─── Dataset extract ───

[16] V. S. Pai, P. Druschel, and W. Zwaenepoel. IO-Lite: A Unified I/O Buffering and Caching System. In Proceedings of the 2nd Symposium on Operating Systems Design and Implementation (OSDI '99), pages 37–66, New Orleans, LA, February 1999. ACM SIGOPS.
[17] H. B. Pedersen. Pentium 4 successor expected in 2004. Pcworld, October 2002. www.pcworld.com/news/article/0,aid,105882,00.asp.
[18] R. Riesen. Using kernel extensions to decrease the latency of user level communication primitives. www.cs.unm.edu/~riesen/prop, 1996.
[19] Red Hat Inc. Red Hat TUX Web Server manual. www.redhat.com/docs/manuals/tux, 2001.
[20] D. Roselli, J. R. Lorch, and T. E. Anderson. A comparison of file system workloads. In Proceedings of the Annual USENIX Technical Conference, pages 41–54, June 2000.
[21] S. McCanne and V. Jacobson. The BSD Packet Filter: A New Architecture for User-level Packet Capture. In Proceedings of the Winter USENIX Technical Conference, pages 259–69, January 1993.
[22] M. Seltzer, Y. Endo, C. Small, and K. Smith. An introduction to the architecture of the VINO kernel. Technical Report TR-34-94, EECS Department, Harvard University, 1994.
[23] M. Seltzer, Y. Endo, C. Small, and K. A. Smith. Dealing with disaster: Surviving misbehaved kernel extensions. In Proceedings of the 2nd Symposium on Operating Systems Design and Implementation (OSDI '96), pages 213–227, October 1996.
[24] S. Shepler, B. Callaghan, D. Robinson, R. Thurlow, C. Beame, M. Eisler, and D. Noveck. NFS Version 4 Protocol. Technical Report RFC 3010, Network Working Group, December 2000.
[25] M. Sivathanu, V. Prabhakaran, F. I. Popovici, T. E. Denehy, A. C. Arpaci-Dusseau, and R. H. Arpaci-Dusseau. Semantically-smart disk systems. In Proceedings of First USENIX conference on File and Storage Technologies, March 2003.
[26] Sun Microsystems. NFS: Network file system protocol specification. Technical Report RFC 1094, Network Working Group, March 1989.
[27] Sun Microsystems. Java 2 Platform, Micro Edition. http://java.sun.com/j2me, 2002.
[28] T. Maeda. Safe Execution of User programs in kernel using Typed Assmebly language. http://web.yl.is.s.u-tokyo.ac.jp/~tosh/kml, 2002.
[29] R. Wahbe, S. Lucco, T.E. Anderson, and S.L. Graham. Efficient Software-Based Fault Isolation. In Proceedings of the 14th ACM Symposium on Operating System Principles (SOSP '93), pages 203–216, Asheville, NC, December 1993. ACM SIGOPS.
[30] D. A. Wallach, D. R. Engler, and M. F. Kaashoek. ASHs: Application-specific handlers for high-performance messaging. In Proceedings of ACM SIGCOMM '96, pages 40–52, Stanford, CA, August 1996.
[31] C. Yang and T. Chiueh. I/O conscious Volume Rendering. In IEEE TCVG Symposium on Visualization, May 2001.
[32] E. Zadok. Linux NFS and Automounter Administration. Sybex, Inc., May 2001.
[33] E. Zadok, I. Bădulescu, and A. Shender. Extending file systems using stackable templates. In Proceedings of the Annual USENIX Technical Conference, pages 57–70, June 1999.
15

───

Repeat exactly the lines above, starting with the first line of the records and finishing with the line holding "[21] S. McCanne". Add no other line.

[16] V. S. Pai, P. Druschel, and W. Zwaenepoel. IO-Lite: A Unified I/O Buffering and Caching System. In Proceedings of the 2nd Symposium on Operating Systems Design and Implementation (OSDI '99), pages 37–66, New Orleans, LA, February 1999. ACM SIGOPS.
[17] H. B. Pedersen. Pentium 4 successor expected in 2004. Pcworld, October 2002. www.pcworld.com/news/article/0,aid,105882,00.asp.
[18] R. Riesen. Using kernel extensions to decrease the latency of user level communication primitives. www.cs.unm.edu/~riesen/prop, 1996.
[19] Red Hat Inc. Red Hat TUX Web Server manual. www.redhat.com/docs/manuals/tux, 2001.
[20] D. Roselli, J. R. Lorch, and T. E. Anderson. A comparison of file system workloads. In Proceedings of the Annual USENIX Technical Conference, pages 41–54, June 2000.
[21] S. McCanne and V. Jacobson. The BSD Packet Filter: A New Architecture for User-level Packet Capture. In Proceedings of the Winter USENIX Technical Conference, pages 259–69, January 1993.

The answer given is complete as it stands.